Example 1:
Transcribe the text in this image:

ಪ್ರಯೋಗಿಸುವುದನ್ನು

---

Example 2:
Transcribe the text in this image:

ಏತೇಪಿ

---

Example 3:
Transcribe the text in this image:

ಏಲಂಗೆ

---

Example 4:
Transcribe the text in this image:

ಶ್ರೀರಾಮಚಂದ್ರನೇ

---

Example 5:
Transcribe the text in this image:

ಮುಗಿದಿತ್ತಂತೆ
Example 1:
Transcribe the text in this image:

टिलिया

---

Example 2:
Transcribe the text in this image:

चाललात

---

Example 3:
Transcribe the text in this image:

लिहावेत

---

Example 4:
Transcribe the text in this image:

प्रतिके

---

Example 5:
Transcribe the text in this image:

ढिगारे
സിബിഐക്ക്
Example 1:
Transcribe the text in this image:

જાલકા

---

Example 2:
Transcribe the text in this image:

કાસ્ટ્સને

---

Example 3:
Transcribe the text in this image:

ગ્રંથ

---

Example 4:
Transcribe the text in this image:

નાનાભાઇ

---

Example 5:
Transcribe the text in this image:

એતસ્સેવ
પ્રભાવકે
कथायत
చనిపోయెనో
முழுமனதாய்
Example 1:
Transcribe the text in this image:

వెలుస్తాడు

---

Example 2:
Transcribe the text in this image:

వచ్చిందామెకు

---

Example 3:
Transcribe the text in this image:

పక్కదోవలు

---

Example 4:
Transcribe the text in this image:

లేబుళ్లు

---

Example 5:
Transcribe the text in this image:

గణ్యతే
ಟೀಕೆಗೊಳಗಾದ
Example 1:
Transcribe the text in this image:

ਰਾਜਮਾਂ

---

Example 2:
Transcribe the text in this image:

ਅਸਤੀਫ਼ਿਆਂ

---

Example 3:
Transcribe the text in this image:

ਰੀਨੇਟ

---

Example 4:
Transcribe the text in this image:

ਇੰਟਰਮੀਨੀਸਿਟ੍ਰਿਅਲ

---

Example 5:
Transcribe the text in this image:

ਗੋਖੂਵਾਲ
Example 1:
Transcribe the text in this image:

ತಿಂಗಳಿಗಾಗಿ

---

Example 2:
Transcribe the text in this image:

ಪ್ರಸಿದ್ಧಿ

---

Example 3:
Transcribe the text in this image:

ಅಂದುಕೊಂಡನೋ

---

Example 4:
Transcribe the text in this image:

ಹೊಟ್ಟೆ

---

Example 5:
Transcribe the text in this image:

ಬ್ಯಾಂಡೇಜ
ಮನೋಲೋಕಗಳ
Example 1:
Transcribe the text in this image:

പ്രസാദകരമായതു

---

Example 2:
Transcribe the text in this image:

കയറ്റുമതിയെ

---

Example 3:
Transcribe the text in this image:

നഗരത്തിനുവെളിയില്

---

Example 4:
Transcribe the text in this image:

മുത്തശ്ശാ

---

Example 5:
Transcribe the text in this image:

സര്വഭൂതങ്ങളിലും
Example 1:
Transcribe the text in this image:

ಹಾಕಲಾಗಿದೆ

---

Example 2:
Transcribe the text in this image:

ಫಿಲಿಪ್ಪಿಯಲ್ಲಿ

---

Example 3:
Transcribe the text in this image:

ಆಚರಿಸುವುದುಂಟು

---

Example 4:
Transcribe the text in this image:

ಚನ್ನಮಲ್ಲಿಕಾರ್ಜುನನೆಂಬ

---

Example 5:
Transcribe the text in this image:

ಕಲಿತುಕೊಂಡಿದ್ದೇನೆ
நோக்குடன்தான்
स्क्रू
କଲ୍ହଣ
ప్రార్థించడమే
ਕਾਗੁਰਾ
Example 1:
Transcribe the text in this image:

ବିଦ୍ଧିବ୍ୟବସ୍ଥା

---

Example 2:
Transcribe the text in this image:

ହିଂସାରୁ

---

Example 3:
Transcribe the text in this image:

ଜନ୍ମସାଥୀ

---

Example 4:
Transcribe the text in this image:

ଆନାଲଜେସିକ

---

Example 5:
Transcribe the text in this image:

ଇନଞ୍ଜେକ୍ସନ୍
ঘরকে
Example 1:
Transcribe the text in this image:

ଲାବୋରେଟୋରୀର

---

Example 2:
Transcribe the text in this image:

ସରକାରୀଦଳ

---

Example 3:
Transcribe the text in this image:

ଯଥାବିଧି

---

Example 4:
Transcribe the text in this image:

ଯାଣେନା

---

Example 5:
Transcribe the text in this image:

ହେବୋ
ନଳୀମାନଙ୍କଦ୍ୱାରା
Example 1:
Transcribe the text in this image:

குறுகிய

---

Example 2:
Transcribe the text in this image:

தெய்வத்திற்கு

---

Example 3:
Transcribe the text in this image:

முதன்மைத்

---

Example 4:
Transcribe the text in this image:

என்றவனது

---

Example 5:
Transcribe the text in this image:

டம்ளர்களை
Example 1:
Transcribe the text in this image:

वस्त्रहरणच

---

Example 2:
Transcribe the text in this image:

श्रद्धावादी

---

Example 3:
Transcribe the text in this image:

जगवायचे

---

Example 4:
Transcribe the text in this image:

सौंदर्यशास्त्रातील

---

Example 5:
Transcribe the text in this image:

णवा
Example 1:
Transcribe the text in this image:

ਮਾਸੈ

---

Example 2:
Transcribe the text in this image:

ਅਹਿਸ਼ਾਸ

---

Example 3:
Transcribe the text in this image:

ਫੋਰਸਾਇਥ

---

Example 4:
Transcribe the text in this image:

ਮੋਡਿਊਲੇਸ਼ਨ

:::::

What to work on: Copy every entry above word for word.

Result:
Example 1:
Transcribe the text in this image:

ಪ್ರಯೋಗಿಸುವುದನ್ನು

---

Example 2:
Transcribe the text in this image:

ಏತೇಪಿ

---

Example 3:
Transcribe the text in this image:

ಏಲಂಗೆ

---

Example 4:
Transcribe the text in this image:

ಶ್ರೀರಾಮಚಂದ್ರನೇ

---

Example 5:
Transcribe the text in this image:

ಮುಗಿದಿತ್ತಂತೆ
Example 1:
Transcribe the text in this image:

टिलिया

---

Example 2:
Transcribe the text in this image:

चाललात

---

Example 3:
Transcribe the text in this image:

लिहावेत

---

Example 4:
Transcribe the text in this image:

प्रतिके

---

Example 5:
Transcribe the text in this image:

ढिगारे
സിബിഐക്ക്
Example 1:
Transcribe the text in this image:

જાલકા

---

Example 2:
Transcribe the text in this image:

કાસ્ટ્સને

---

Example 3:
Transcribe the text in this image:

ગ્રંથ

---

Example 4:
Transcribe the text in this image:

નાનાભાઇ

---

Example 5:
Transcribe the text in this image:

એતસ્સેવ
પ્રભાવકે
कथायत
చనిపోయెనో
முழுமனதாய்
Example 1:
Transcribe the text in this image:

వెలుస్తాడు

---

Example 2:
Transcribe the text in this image:

వచ్చిందామెకు

---

Example 3:
Transcribe the text in this image:

పక్కదోవలు

---

Example 4:
Transcribe the text in this image:

లేబుళ్లు

---

Example 5:
Transcribe the text in this image:

గణ్యతే
ಟೀಕೆಗೊಳಗಾದ
Example 1:
Transcribe the text in this image:

ਰਾਜਮਾਂ

---

Example 2:
Transcribe the text in this image:

ਅਸਤੀਫ਼ਿਆਂ

---

Example 3:
Transcribe the text in this image:

ਰੀਨੇਟ

---

Example 4:
Transcribe the text in this image:

ਇੰਟਰਮੀਨੀਸਿਟ੍ਰਿਅਲ

---

Example 5:
Transcribe the text in this image:

ਗੋਖੂਵਾਲ
Example 1:
Transcribe the text in this image:

ತಿಂಗಳಿಗಾಗಿ

---

Example 2:
Transcribe the text in this image:

ಪ್ರಸಿದ್ಧಿ

---

Example 3:
Transcribe the text in this image:

ಅಂದುಕೊಂಡನೋ

---

Example 4:
Transcribe the text in this image:

ಹೊಟ್ಟೆ

---

Example 5:
Transcribe the text in this image:

ಬ್ಯಾಂಡೇಜ
ಮನೋಲೋಕಗಳ
Example 1:
Transcribe the text in this image:

പ്രസാദകരമായതു

---

Example 2:
Transcribe the text in this image:

കയറ്റുമതിയെ

---

Example 3:
Transcribe the text in this image:

നഗരത്തിനുവെളിയില്

---

Example 4:
Transcribe the text in this image:

മുത്തശ്ശാ

---

Example 5:
Transcribe the text in this image:

സര്വഭൂതങ്ങളിലും
Example 1:
Transcribe the text in this image:

ಹಾಕಲಾಗಿದೆ

---

Example 2:
Transcribe the text in this image:

ಫಿಲಿಪ್ಪಿಯಲ್ಲಿ

---

Example 3:
Transcribe the text in this image:

ಆಚರಿಸುವುದುಂಟು

---

Example 4:
Transcribe the text in this image:

ಚನ್ನಮಲ್ಲಿಕಾರ್ಜುನನೆಂಬ

---

Example 5:
Transcribe the text in this image:

ಕಲಿತುಕೊಂಡಿದ್ದೇನೆ
நோக்குடன்தான்
स्क्रू
କଲ୍ହଣ
ప్రార్థించడమే
ਕਾਗੁਰਾ
Example 1:
Transcribe the text in this image:

ବିଦ୍ଧିବ୍ୟବସ୍ଥା

---

Example 2:
Transcribe the text in this image:

ହିଂସାରୁ

---

Example 3:
Transcribe the text in this image:

ଜନ୍ମସାଥୀ

---

Example 4:
Transcribe the text in this image:

ଆନାଲଜେସିକ

---

Example 5:
Transcribe the text in this image:

ଇନଞ୍ଜେକ୍ସନ୍
ঘরকে
Example 1:
Transcribe the text in this image:

ଲାବୋରେଟୋରୀର

---

Example 2:
Transcribe the text in this image:

ସରକାରୀଦଳ

---

Example 3:
Transcribe the text in this image:

ଯଥାବିଧି

---

Example 4:
Transcribe the text in this image:

ଯାଣେନା

---

Example 5:
Transcribe the text in this image:

ହେବୋ
ନଳୀମାନଙ୍କଦ୍ୱାରା
Example 1:
Transcribe the text in this image:

குறுகிய

---

Example 2:
Transcribe the text in this image:

தெய்வத்திற்கு

---

Example 3:
Transcribe the text in this image:

முதன்மைத்

---

Example 4:
Transcribe the text in this image:

என்றவனது

---

Example 5:
Transcribe the text in this image:

டம்ளர்களை
Example 1:
Transcribe the text in this image:

वस्त्रहरणच

---

Example 2:
Transcribe the text in this image:

श्रद्धावादी

---

Example 3:
Transcribe the text in this image:

जगवायचे

---

Example 4:
Transcribe the text in this image:

सौंदर्यशास्त्रातील

---

Example 5:
Transcribe the text in this image:

णवा
Example 1:
Transcribe the text in this image:

ਮਾਸੈ

---

Example 2:
Transcribe the text in this image:

ਅਹਿਸ਼ਾਸ

---

Example 3:
Transcribe the text in this image:

ਫੋਰਸਾਇਥ

---

Example 4:
Transcribe the text in this image:

ਮੋਡਿਊਲੇਸ਼ਨ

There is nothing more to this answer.